-- PROVIDED MATERIAL --
::::
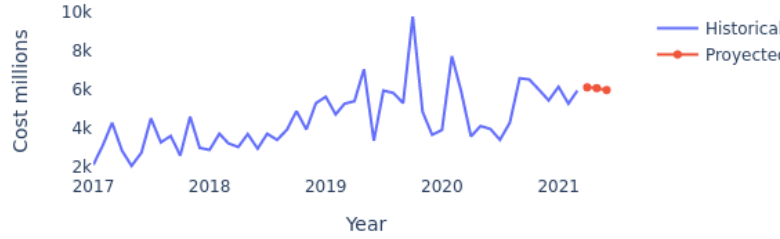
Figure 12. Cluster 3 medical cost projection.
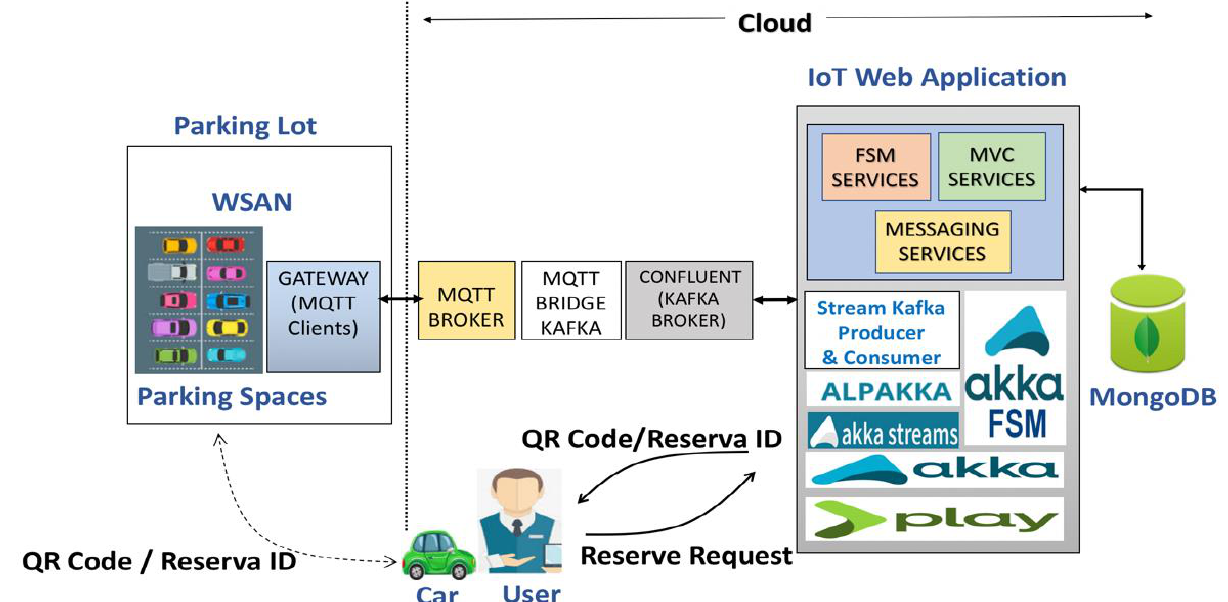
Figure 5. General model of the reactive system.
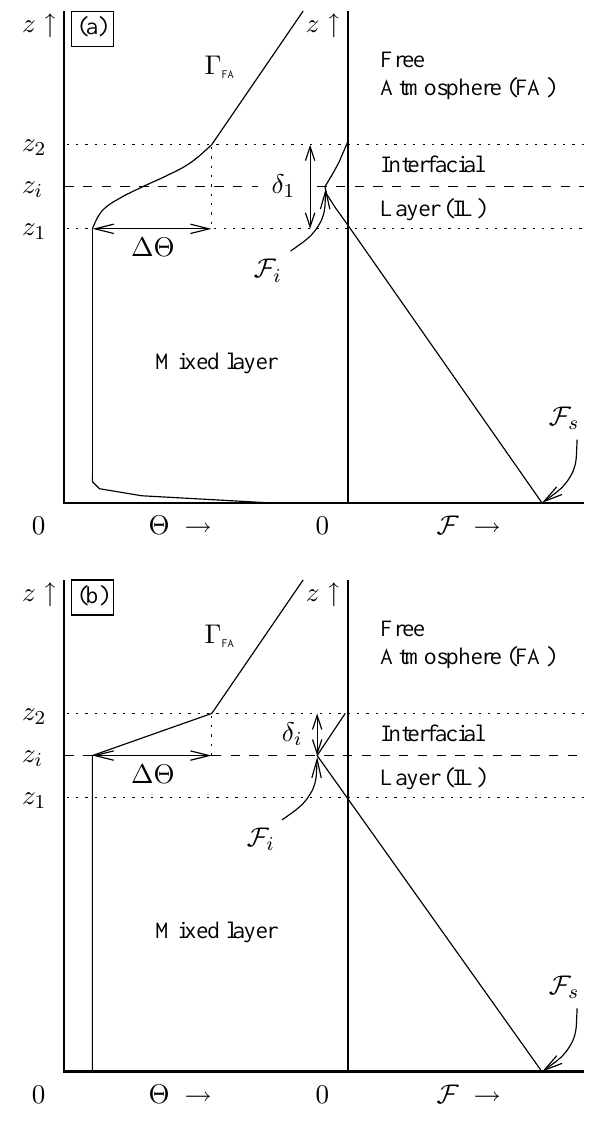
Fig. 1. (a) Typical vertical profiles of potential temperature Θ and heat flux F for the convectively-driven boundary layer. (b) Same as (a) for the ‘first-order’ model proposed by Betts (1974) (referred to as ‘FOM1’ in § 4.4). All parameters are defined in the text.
::::
-- WHAT YOU NEED TO DO --
Among the lines above, find those containing the word "model" and copy each.

-- WORKED SOLUTION --
Figure 5. General model of the reactive system.
Fig. 1. (a) Typical vertical profiles of potential temperature Θ and heat flux F for the convectively-driven boundary layer. (b) Same as (a) for the ‘first-order’ model proposed by Betts (1974) (referred to as ‘FOM1’ in § 4.4). All parameters are defined in the text.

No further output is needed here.